他过去从来没体会过,等一个人竟是这样熬人的一件事。像是将一颗心放到药罐里去煨,火候不温不火,数着日子慢慢的炖烂,只将鲜活的想念思恋渐渐的熬做散碎的残渣,沾起一点去尝,那苦涩能渗进五脏六腑中,随着血液生生不息。那么,仲五竟是等了十年,等着寒凉的一颗心被他捂热,该是有多难挨呢?
“故人千里同明月,尽夕无言空倚楼。”一声慨叹后,只听得来人轻笑道:“公子这样日日等,日日弹着《忆故人》,公子与梅君……并不是朋友那么简单吧?”
靳徽一惊,琴声便断了。回过头,是方乘兴。虽然相处了半年,靳徽却始终有种摸不透这个人的感觉。有时闲聊起来,方乘兴的许多见闻看法让人心惊,洞察力又格外地敏锐。提起他自己的时候,又总是顾左右而言其他,有时甚至会神思恍惚起来。
而这个本是只属于自己和仲五之间的秘密,现下就被这么半遮半掩地说了出来。
“那……方先生以为呢”靳徽压下心神,不动声色道。
“公子是南夏人吧?梅君为北秦效劳多年,手上沾满了南夏人的血,公子心里难道从没有过怨怼吗?”
靳徽愣了片刻,从来未曾恨过吗?他再大度,身上毕竟流的也是南夏男儿的血。尽管主上昏聩,官吏贪污横行,百姓民不聊生,可南夏的一草一木却是从来不会变的,他也从来不愿见到秀丽山河被人蹂躏践踏,同胞死伤受辱。
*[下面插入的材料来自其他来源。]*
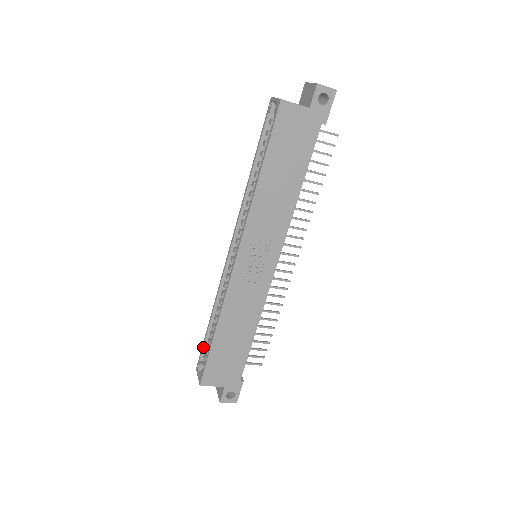
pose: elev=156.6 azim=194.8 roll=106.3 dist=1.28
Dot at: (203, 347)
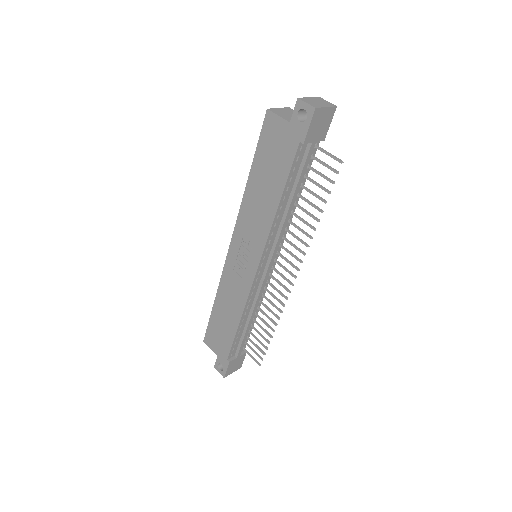
Dot at: occluded
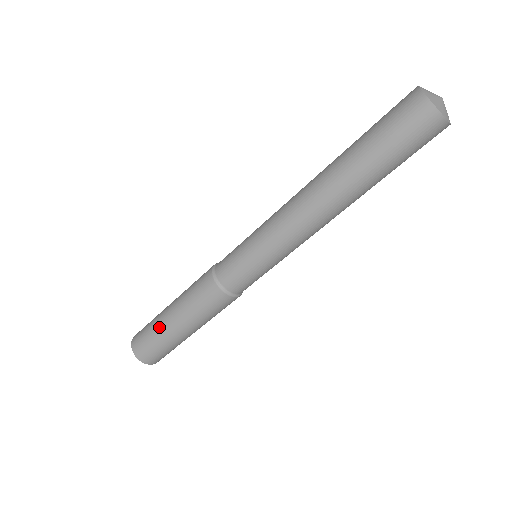
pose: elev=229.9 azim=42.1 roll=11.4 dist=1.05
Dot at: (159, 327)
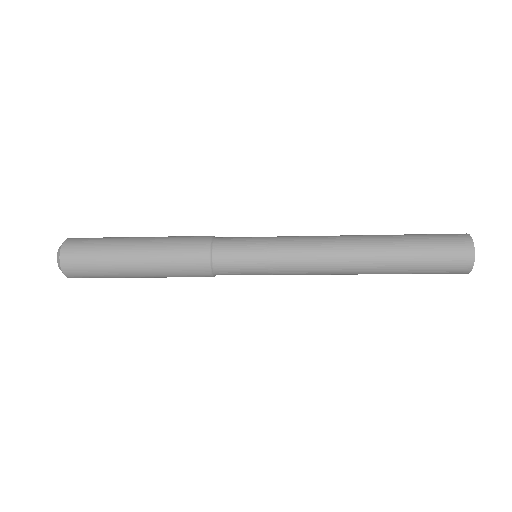
Dot at: (114, 247)
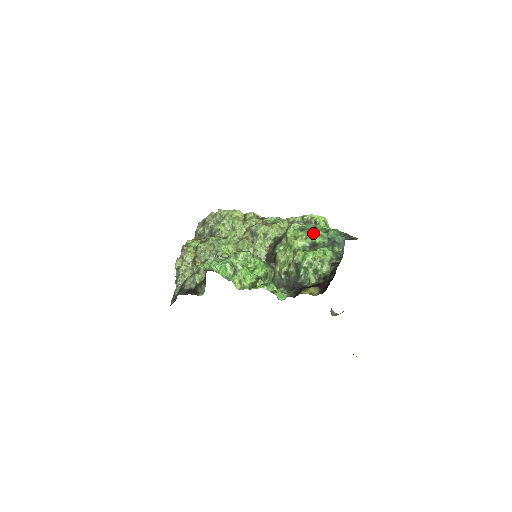
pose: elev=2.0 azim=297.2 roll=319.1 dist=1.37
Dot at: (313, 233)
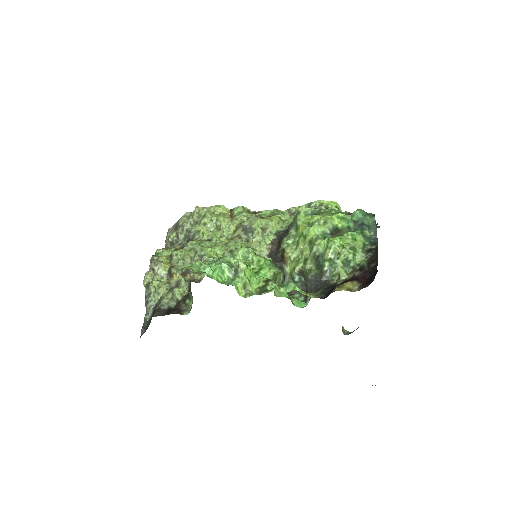
Dot at: (333, 216)
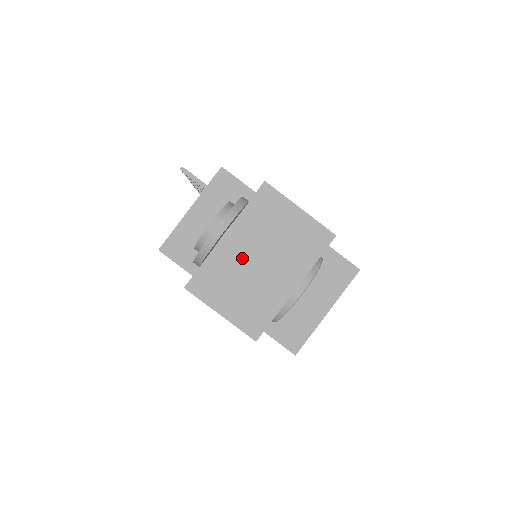
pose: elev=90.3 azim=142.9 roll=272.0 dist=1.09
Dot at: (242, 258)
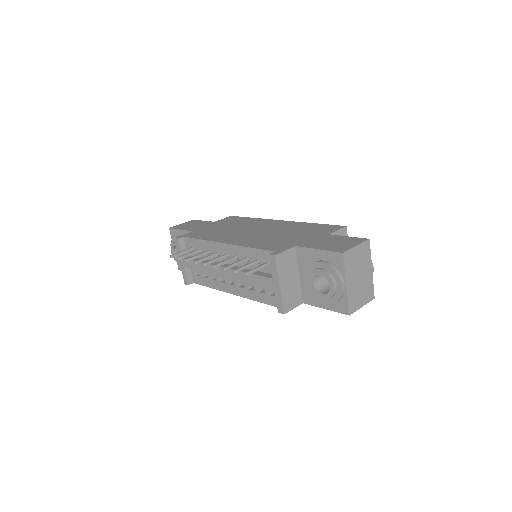
Dot at: (355, 284)
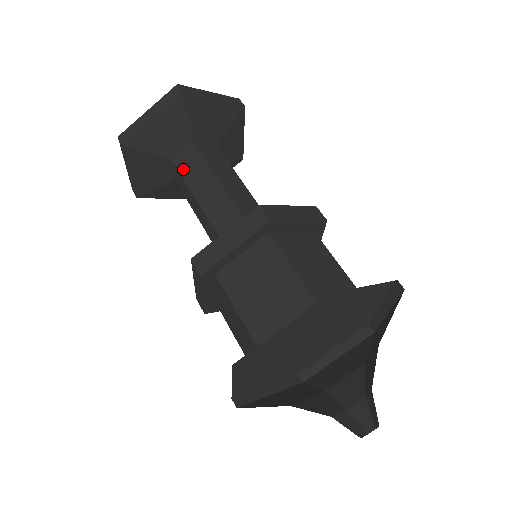
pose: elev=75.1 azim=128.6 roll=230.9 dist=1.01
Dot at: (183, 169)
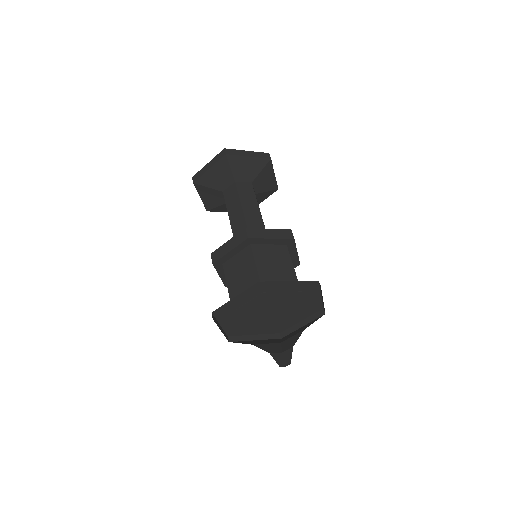
Dot at: (227, 198)
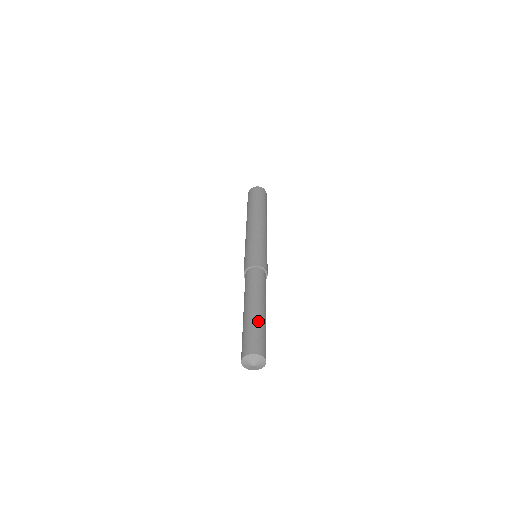
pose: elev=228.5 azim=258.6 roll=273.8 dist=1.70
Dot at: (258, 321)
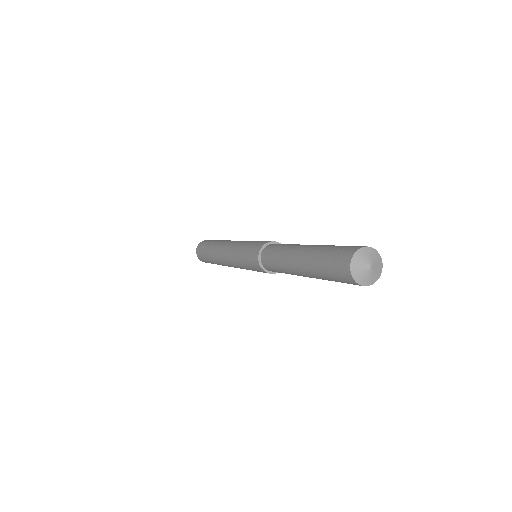
Dot at: occluded
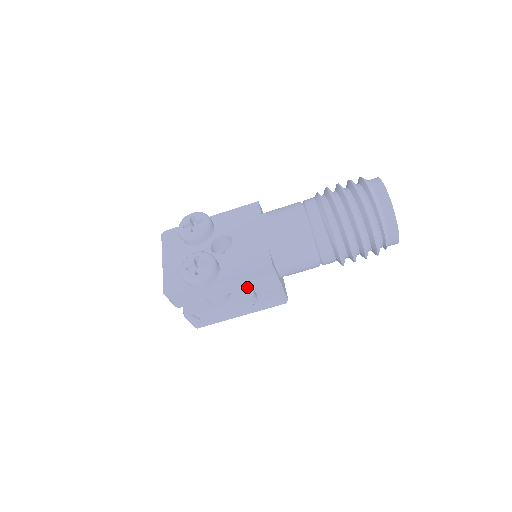
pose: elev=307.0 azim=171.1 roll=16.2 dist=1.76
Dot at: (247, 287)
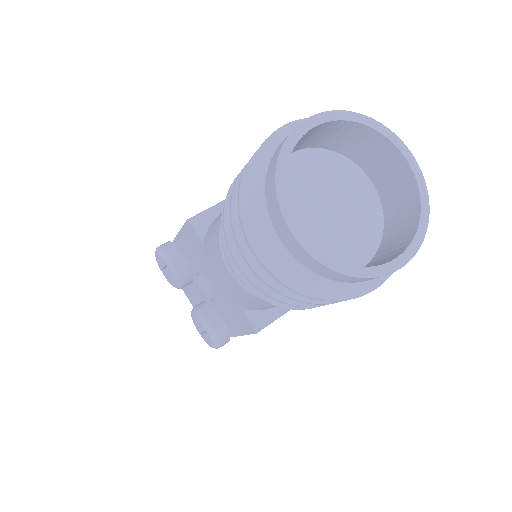
Dot at: occluded
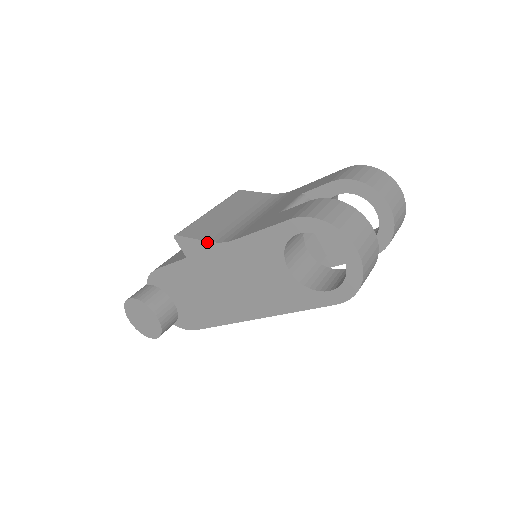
可是,以他的一副病体,于家于国,也从来都是无能为力的。更何况,他也知道,眼下的南夏,已不是话本上一人力挽狂澜就可以救得起来的,多年的歌舞升平,骄奢淫逸,已经使曾经一片太平盛景的南夏从骨子里开始腐坏了。北秦进攻,也不过是往驴子身上加的最后一根稻草罢了。想想死在皇室倾轧祸事里的亲人,靳徽的一颗心更是冷了下来。
梅君是梅君,他心里,只有那个温和笑意,细致入微的仲五。
“我是个自私的人,也只记得他的好。”靳徽低声道,像是对着方乘兴,又像是对着自己。
“哈哈……公子说得好!不错,管他是谁,只记得他的好便够了!”方乘兴大笑出了门,靳徽听着却总感到有些许悲意。或许,这个人曾经也经历过一些事,来小镇隐居,也只是逃避而已吧。逃避着,连镇外来的人都不愿多瞧一眼,怕不小心会暴露自己的行迹。可是盛名在外,不能一辈子遇人就做缩头乌龟吧?
靳徽摇摇头,不愿再多问。
“先生,晚上天凉,关上窗早些睡吧。”小乙走过来,对着看着窗外发呆的靳徽道。他们一路从江南行来,已经有半年多的时间,来闲凉镇,也已经过去半年多了。两厢加起来,已经过去一年有余,仲五的消息,还是一点没有。他有时都会忍不住想,仲五是不是不会再来了?或许被接二连三的事缠住脱不开身,忙着忙着淡忘了;或许另外碰到心仪之人,不会再来理会昔日旧爱;或许……或许在死在了某次失败的刺杀中,此生都不可能再回来了。
小乙每当想到这里,就强令自己不能再想下去。在这待了半年,小乙也逐渐懂了些事,虽然靳先生和仲五哥两个男人在一块是于礼不容,但是若本是真心相待,又在边陲小镇,谁去管那么多呢?只要,只要有那份情意在,就够了。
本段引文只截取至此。